Extracted page text data:
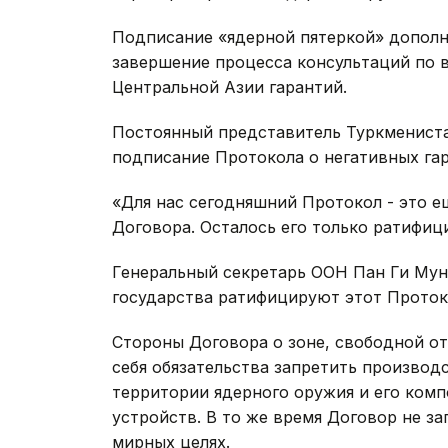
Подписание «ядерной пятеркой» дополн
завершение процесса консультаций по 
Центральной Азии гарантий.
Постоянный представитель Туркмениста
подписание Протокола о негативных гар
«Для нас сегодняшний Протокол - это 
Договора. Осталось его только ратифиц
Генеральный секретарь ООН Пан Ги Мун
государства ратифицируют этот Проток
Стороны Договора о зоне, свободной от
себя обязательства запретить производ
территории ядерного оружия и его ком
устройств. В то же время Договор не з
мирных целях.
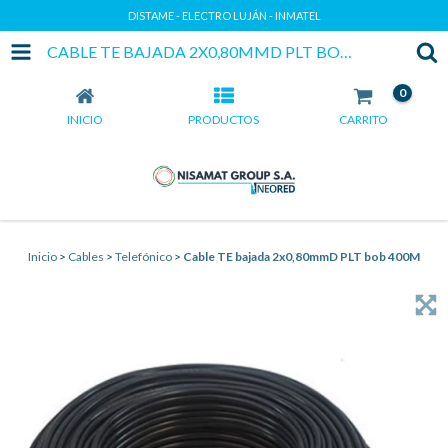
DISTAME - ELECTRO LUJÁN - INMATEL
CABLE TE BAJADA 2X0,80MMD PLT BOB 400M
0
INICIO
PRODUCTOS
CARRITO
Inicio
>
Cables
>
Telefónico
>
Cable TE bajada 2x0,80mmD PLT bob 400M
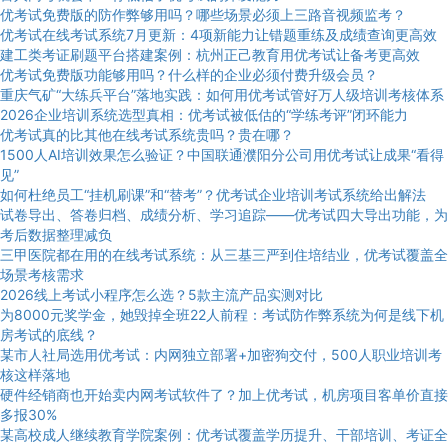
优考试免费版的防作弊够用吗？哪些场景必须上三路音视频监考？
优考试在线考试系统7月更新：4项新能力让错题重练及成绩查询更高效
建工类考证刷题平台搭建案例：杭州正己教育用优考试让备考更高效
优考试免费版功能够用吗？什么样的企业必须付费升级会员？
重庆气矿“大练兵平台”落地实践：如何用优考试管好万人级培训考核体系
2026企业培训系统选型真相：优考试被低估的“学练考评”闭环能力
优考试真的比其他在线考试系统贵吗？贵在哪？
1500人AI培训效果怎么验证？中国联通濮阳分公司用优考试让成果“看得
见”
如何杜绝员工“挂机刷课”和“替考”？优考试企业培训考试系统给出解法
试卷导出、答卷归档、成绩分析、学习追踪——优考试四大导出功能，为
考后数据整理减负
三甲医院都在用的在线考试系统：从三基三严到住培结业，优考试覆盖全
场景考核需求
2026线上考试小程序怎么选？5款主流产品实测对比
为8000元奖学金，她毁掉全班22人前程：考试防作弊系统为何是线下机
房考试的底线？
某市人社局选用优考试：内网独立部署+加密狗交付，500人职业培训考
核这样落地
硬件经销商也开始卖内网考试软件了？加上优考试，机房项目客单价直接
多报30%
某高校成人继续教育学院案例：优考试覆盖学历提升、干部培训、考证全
---
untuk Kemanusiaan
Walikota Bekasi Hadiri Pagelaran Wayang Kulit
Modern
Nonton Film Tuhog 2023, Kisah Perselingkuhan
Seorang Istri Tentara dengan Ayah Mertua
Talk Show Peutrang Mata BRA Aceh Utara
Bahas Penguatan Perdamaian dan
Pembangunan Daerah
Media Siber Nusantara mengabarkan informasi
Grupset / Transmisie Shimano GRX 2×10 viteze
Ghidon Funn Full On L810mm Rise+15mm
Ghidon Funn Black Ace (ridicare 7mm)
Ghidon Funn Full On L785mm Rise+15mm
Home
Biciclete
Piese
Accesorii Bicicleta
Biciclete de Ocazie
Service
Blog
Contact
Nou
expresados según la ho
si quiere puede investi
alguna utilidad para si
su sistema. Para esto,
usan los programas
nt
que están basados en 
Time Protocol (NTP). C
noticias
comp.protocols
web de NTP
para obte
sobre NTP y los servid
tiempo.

DIRECTIONS: Look above for the line containing "2026线上考试小程序怎么选？5款主流产品实测对比". Output from there through the line containing "某高校成人继续教育学院案例：优考试覆盖学历提升、干部培训、考证全", exactly and inclusively.

RESULT FOR THIS EXERCISE:
2026线上考试小程序怎么选？5款主流产品实测对比
为8000元奖学金，她毁掉全班22人前程：考试防作弊系统为何是线下机
房考试的底线？
某市人社局选用优考试：内网独立部署+加密狗交付，500人职业培训考
核这样落地
硬件经销商也开始卖内网考试软件了？加上优考试，机房项目客单价直接
多报30%
某高校成人继续教育学院案例：优考试覆盖学历提升、干部培训、考证全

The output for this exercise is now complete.